> [Information]:

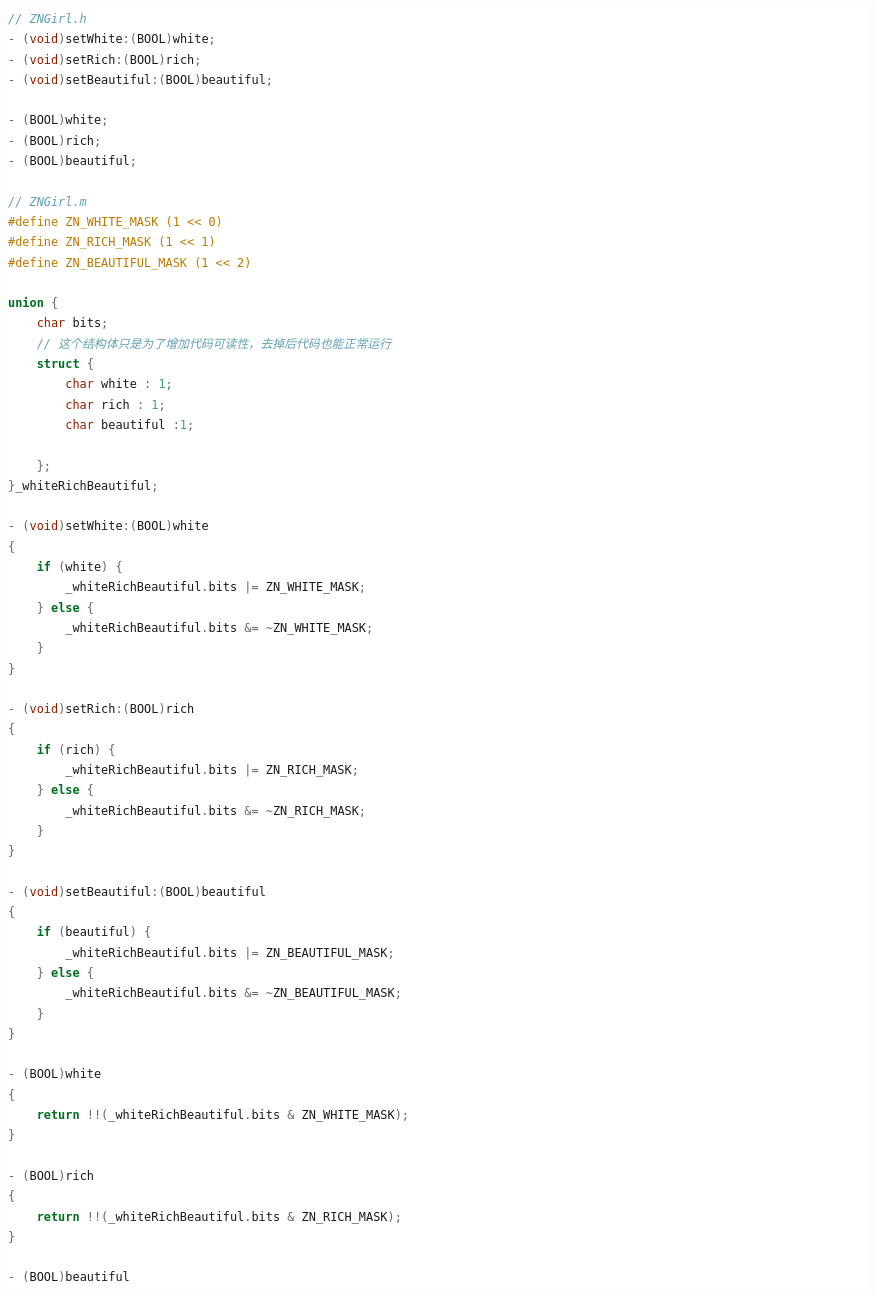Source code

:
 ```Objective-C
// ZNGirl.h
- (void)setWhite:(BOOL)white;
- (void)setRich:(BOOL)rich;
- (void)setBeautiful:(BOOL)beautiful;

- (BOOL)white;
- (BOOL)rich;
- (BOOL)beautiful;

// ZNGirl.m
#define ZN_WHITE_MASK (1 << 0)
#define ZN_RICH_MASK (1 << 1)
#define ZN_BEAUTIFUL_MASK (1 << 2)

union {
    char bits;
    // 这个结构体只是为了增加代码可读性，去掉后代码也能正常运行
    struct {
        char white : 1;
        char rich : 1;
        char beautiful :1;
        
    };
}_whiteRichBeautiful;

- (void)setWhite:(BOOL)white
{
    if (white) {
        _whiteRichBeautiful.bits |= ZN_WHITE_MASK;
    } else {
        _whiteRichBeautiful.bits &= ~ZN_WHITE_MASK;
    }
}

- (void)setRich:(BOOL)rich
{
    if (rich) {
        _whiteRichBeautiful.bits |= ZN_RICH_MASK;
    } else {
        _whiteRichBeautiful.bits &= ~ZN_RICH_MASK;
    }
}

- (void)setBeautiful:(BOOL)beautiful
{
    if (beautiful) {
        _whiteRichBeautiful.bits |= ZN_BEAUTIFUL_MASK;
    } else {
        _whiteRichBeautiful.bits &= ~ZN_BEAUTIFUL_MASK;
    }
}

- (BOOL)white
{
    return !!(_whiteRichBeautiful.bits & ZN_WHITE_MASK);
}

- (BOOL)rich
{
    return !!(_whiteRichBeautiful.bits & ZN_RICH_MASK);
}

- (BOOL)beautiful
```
---
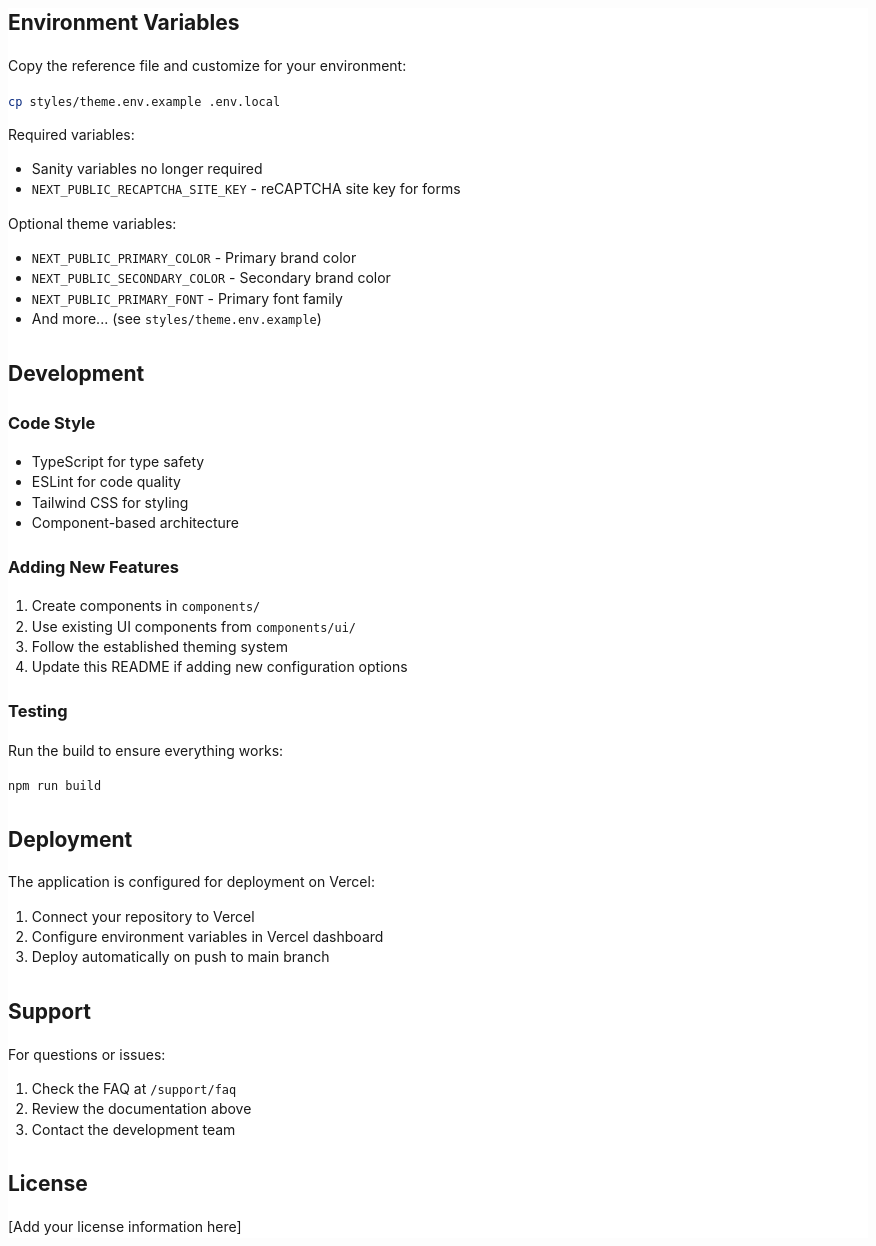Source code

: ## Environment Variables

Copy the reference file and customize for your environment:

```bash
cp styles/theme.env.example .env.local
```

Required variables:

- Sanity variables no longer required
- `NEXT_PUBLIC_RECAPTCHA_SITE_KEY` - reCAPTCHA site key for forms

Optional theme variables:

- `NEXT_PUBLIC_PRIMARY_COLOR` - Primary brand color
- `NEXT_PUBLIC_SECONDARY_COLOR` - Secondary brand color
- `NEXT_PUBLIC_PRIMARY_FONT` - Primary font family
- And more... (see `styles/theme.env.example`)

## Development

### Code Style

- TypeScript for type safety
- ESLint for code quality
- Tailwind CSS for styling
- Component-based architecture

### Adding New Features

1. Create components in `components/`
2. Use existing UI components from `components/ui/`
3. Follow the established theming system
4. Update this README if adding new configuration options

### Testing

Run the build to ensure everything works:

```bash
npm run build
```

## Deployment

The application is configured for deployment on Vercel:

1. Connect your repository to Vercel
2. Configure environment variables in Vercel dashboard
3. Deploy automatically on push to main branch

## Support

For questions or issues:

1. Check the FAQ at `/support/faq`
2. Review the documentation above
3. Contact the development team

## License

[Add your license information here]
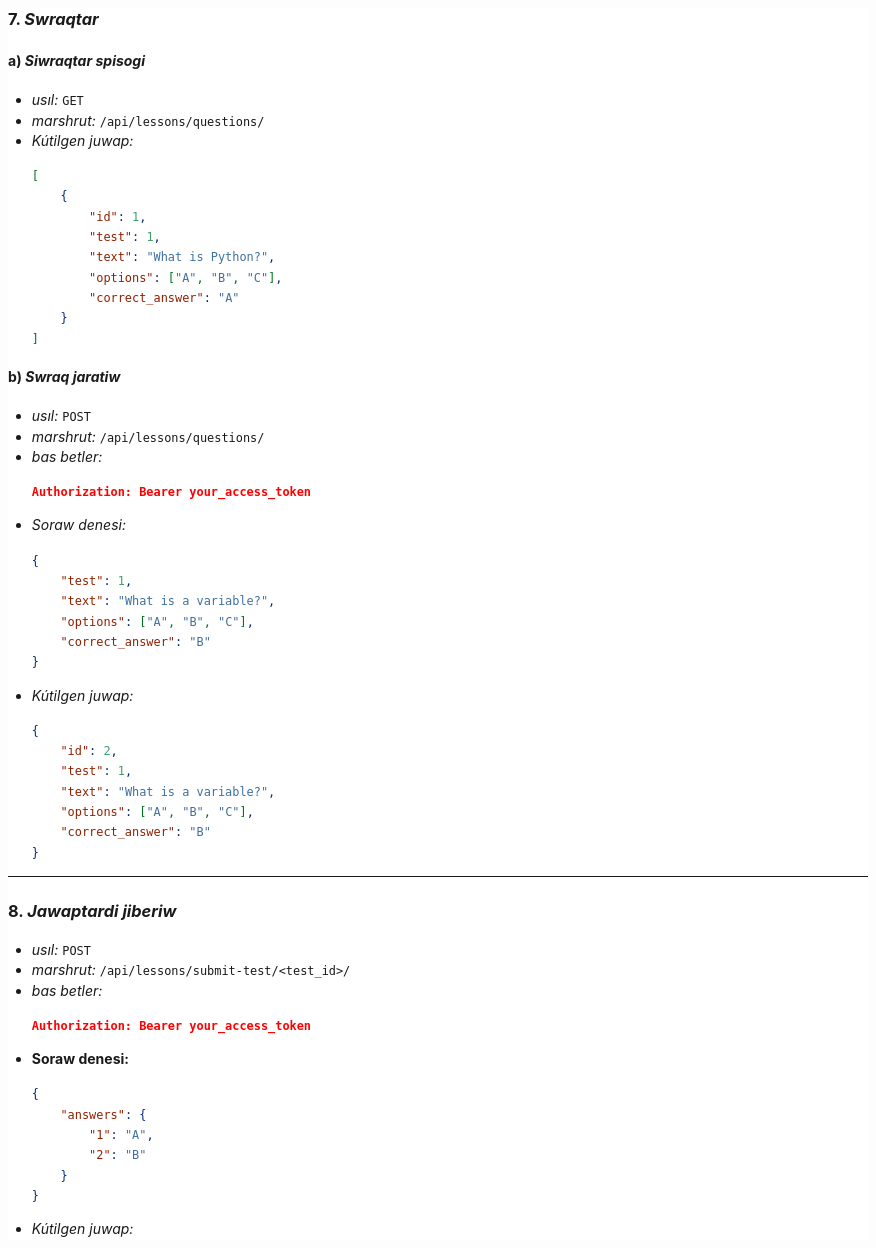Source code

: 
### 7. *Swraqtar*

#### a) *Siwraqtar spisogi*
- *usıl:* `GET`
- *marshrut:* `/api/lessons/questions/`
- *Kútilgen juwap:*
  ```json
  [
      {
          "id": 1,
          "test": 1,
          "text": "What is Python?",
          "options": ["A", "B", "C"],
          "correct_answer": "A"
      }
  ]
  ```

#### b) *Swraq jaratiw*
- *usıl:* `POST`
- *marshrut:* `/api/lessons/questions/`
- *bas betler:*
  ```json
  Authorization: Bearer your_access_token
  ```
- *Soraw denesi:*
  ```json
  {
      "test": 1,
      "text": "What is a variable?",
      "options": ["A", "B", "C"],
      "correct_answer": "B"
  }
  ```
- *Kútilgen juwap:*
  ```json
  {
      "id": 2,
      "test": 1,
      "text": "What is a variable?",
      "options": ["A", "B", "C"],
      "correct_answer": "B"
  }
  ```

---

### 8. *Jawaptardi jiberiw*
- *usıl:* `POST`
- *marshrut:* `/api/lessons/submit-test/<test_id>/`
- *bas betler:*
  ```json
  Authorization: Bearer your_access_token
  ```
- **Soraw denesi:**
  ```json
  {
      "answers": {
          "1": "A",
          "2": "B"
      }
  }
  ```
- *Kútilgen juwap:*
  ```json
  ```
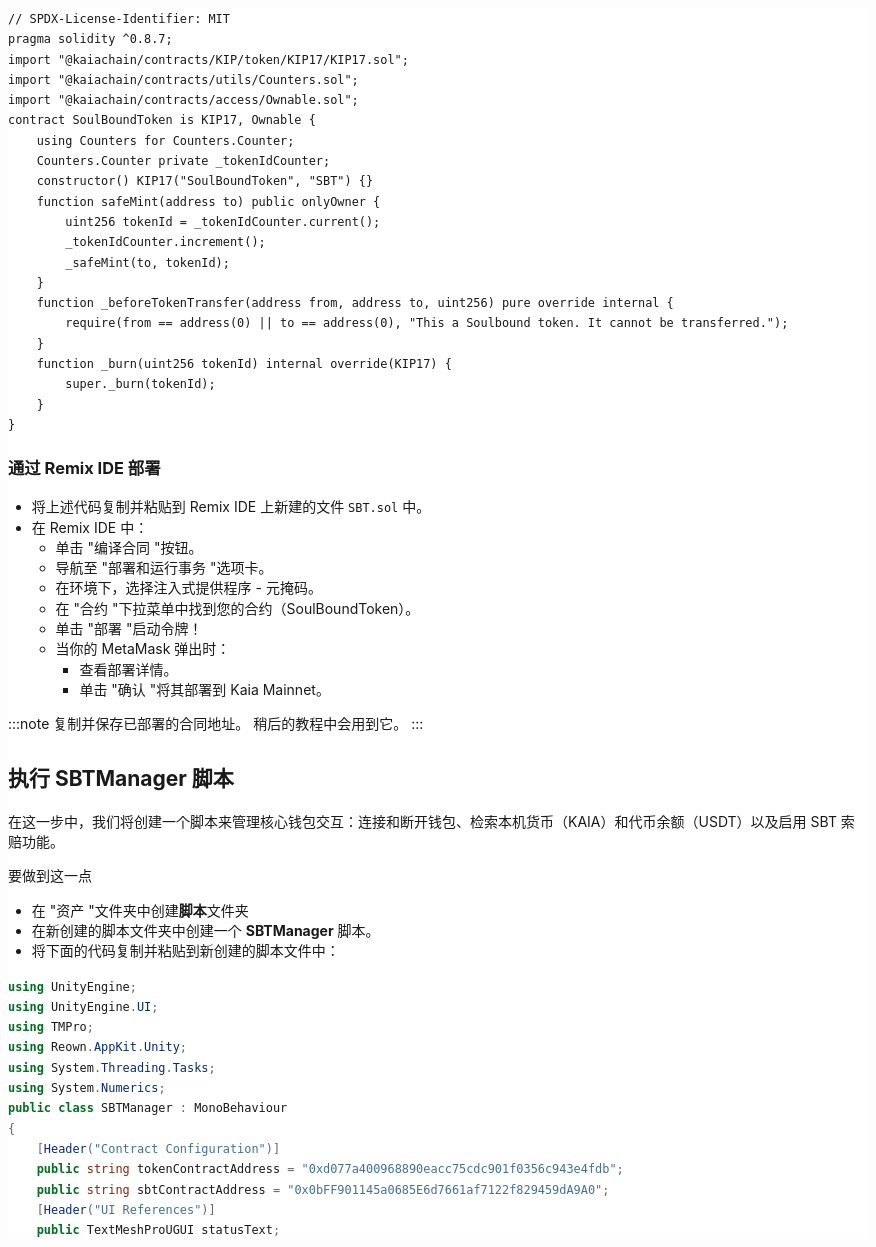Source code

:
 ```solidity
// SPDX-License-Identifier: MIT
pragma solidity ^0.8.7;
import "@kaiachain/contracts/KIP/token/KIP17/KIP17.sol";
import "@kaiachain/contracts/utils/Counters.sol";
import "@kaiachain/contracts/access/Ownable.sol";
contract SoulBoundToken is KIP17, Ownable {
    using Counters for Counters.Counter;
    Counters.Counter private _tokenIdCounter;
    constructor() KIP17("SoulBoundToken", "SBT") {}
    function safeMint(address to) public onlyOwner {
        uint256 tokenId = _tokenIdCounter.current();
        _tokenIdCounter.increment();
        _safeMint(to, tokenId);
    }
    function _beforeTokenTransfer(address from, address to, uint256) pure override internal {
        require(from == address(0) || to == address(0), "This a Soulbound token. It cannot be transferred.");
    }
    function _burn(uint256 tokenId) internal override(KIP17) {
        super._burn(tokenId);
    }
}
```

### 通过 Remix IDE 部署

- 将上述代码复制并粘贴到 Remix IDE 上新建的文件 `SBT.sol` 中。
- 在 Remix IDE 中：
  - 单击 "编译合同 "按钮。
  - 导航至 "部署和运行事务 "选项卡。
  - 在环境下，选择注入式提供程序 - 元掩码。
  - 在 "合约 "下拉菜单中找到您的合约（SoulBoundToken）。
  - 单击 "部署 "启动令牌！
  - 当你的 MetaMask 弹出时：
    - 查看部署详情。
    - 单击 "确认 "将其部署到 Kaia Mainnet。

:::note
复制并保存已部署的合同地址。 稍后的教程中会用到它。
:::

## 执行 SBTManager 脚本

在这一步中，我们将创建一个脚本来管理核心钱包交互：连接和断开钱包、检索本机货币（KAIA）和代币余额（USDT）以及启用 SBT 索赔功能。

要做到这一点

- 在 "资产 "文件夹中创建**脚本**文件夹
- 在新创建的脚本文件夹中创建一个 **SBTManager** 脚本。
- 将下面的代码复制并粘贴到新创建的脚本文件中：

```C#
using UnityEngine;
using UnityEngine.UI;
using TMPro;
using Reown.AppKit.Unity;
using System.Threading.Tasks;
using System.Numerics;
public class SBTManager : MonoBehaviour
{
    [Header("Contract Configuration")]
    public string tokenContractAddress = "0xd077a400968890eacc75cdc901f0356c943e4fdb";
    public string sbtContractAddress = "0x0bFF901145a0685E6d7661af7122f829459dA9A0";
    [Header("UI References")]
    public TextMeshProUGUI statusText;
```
* * *
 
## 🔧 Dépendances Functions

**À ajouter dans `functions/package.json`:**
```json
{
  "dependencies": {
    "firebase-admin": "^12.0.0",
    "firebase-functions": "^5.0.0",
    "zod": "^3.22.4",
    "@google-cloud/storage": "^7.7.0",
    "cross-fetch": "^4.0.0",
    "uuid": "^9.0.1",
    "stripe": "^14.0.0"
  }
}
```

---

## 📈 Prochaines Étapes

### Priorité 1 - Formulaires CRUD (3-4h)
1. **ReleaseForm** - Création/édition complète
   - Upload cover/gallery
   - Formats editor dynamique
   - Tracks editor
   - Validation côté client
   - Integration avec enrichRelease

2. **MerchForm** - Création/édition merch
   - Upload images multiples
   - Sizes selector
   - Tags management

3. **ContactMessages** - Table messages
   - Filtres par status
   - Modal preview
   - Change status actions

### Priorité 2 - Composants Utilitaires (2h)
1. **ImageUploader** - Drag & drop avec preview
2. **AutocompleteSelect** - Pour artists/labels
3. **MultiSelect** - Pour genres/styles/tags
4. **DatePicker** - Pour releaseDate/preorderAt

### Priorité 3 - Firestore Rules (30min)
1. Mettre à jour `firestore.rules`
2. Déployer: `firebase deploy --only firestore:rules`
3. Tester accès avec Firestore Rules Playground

> [Exercise prompt]: From the records above, copy only the lines starting with the line that holds "## 🔧 Dépendances Functions" and going on through the line that holds "3. Tester accès", exactly as written.

> [Solved exercise]:
## 🔧 Dépendances Functions

**À ajouter dans `functions/package.json`:**
```json
{
  "dependencies": {
    "firebase-admin": "^12.0.0",
    "firebase-functions": "^5.0.0",
    "zod": "^3.22.4",
    "@google-cloud/storage": "^7.7.0",
    "cross-fetch": "^4.0.0",
    "uuid": "^9.0.1",
    "stripe": "^14.0.0"
  }
}
```

---

## 📈 Prochaines Étapes

### Priorité 1 - Formulaires CRUD (3-4h)
1. **ReleaseForm** - Création/édition complète
   - Upload cover/gallery
   - Formats editor dynamique
   - Tracks editor
   - Validation côté client
   - Integration avec enrichRelease

2. **MerchForm** - Création/édition merch
   - Upload images multiples
   - Sizes selector
   - Tags management

3. **ContactMessages** - Table messages
   - Filtres par status
   - Modal preview
   - Change status actions

### Priorité 2 - Composants Utilitaires (2h)
1. **ImageUploader** - Drag & drop avec preview
2. **AutocompleteSelect** - Pour artists/labels
3. **MultiSelect** - Pour genres/styles/tags
4. **DatePicker** - Pour releaseDate/preorderAt

### Priorité 3 - Firestore Rules (30min)
1. Mettre à jour `firestore.rules`
2. Déployer: `firebase deploy --only firestore:rules`
3. Tester accès avec Firestore Rules Playground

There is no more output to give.